Pulmonary Hypertension

Pulmonary Hypertension 2018-01-30T16:37:48+08:00

Relevant clinical signs

  • Peripheries
    • Clubbing
    • Cyanosis
    • Pulse – rate and rhythm
    • Central cyanosis
    • Raised jugular venous pulsation, giant v waves
  • Precordium
    • Palpation
      • Apex beat – may be displaced if caused by intracardiac shunts
      • Right ventricular heave
      • Palpable thrills
    • Auscultation
      • Loud S1 (mitral stenosis)
      • Loud P2 (pulmonary hypertension)
      • Pan-systolic murmur at lower left sternal edge (tricuspid regurgitation from PH)
      • Early diastolic murmur at pulmonary area (Graham-Steele murmur)
      • Pan-systolic murmur radiating to axilla (mitral regurgitation)
      • Murmurs of VSD, ASD and PDA disappear with development of Eisenmenger’s syndrome
  • Lungs
    • Coarse crepitations of bronchiectasis
    • Fine crepitations of pulmonary fibrosis
    • Pulmonary oedema

Causes of pulmonary hypertension

  • Primary pulmonary hypertension
  • Secondary pulmonary hypertension
    • Intracardiac shunts
      • Atrial septal defect
      • Ventricular septal defect
      • Patent ductus arteriosus
    • Left sided valvular heart disease
      • Mitral stenosis
      • Mitral regurgitation
      • Aortic regurgitation
      • Aortic stenosis
    • Chronic hypoxia
      • Chronic thromboembolic pulmonary hypertension
      • Interstitial lung disease
      • Obstructive airways disease
      • Bronchiectasis

Investigations

  • Chest radiograph: dilated pulmonary arteries, cardiomegaly, overt lung disease
  • Electrocardiogram: dominant R wave in V1 (right ventricular hypertrophy)
  • Trans-thoracic echocardiogram
    • Pulmonary artery systolic pressure > 25mmHg
    • Look for underlying aetiology – e.g. mitral stenosis, mitral regurgitation
  • Right heart catheterization – responsiveness to vasopressors
  • High-resolution computed tomography scan of the lungs
  • V/Q scan / CTPA – chronic thromboembolic pulmonary hypertension

Management

  • Multidisciplinary team approach
  • Patient education, counselling on contraception, avoid pregnancy
  • Anticoagulation for primary pulmonary hypertension (target INR 2 – 3)
  • Diuretics for congestive cardiac failure
  • Pulmonary vasodilators
    • Calcium channel blockers
      • Nifedipine and diltiazem
      • Contraindicated in patients with right heart failure
      • Response to CCB associated with 95% 5-year survival
    • Endothelin antagonists
      • Bosentan and ambrisentan
    • Phosphodiesterase-5 inhibitors
      • Sildenafil and tadalafil
    • Prostaglandin analogues
  • Long-term oxygen therapy
  • Surgery
    • Atrial septostomy – palliative procedure, creation of right-to-left shunt
    • Heart and lung transplantation

Summary

Sir, this patient has pulmonary hypertension. On examination of the peripheries, there are no stigmata of infective endocarditis. The patient is not clubbed, and there is no peripheral or central cyanosis. The jugular venous pressure is elevated, and there are giant v waves. On examination of the precordium, the apex beat is not displaced.

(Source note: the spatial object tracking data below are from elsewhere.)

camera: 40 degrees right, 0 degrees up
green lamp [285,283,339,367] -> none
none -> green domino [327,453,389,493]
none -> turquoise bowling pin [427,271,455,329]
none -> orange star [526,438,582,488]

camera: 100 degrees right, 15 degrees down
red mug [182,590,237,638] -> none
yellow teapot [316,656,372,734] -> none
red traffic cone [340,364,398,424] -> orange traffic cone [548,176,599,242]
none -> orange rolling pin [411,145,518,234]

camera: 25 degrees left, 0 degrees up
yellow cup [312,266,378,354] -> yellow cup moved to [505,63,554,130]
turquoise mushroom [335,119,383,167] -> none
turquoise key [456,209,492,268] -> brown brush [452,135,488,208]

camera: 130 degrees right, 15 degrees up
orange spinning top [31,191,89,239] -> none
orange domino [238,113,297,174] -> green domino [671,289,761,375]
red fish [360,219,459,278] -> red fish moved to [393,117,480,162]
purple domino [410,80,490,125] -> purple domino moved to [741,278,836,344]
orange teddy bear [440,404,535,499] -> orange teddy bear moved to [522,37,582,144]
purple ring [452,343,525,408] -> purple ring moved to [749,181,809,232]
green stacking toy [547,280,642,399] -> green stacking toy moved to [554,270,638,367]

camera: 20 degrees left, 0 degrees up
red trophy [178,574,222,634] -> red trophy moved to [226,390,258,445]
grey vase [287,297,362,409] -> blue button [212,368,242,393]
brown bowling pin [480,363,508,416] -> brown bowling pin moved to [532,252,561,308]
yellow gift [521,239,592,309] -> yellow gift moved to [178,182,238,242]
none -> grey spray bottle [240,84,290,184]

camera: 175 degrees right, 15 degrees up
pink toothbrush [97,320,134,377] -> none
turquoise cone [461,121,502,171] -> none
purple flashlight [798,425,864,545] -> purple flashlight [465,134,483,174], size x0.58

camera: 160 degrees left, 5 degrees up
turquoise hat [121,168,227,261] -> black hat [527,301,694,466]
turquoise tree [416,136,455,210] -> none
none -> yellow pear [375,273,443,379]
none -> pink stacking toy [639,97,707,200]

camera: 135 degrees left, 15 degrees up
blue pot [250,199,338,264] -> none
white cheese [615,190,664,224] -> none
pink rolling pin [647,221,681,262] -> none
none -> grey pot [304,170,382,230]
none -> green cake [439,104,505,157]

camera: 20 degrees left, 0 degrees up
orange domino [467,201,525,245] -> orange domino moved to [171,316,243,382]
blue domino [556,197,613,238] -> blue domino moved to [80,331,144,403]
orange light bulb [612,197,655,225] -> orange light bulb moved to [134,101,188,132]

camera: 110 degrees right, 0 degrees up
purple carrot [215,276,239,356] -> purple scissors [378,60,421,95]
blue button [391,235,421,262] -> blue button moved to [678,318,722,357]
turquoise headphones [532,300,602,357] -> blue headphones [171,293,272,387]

There is a right ventricular heave, with no other palpable thrills. The heart sounds are dual, with no loud S1 to suggest underlying mitral stenosis. The pulmonary component of the second heart sound is loud. In addition, there is an early diastolic murmur over the pulmonary area, likely representing a Graham-Steele murmur of functional pulmonary regurgitation secondary to pulmonary artery dilation. There is also a pan-systolic murmur heard loudest over the lower left sternal edge and in full inspiration. In the context of pulmonary hypertension and giant v waves, this likely represents tricuspid stenosis. The lung bases are clear to auscultation. There is pitting oedema of the legs.

Causes of pulmonary hypertension include primary pulmonary hypertension, left-sided heart disease and chronic hypoxia secondary to chronic lung disease such as pulmonary fibrosis, bronchiectasis or chronic thromboembolic pulmonary hypertension. There is no evidence of left-sided valve disease on clinical examination.

In summary, this patient has pulmonary hypertension, likely complicated by functional tricuspid and pulmonary regurgitation.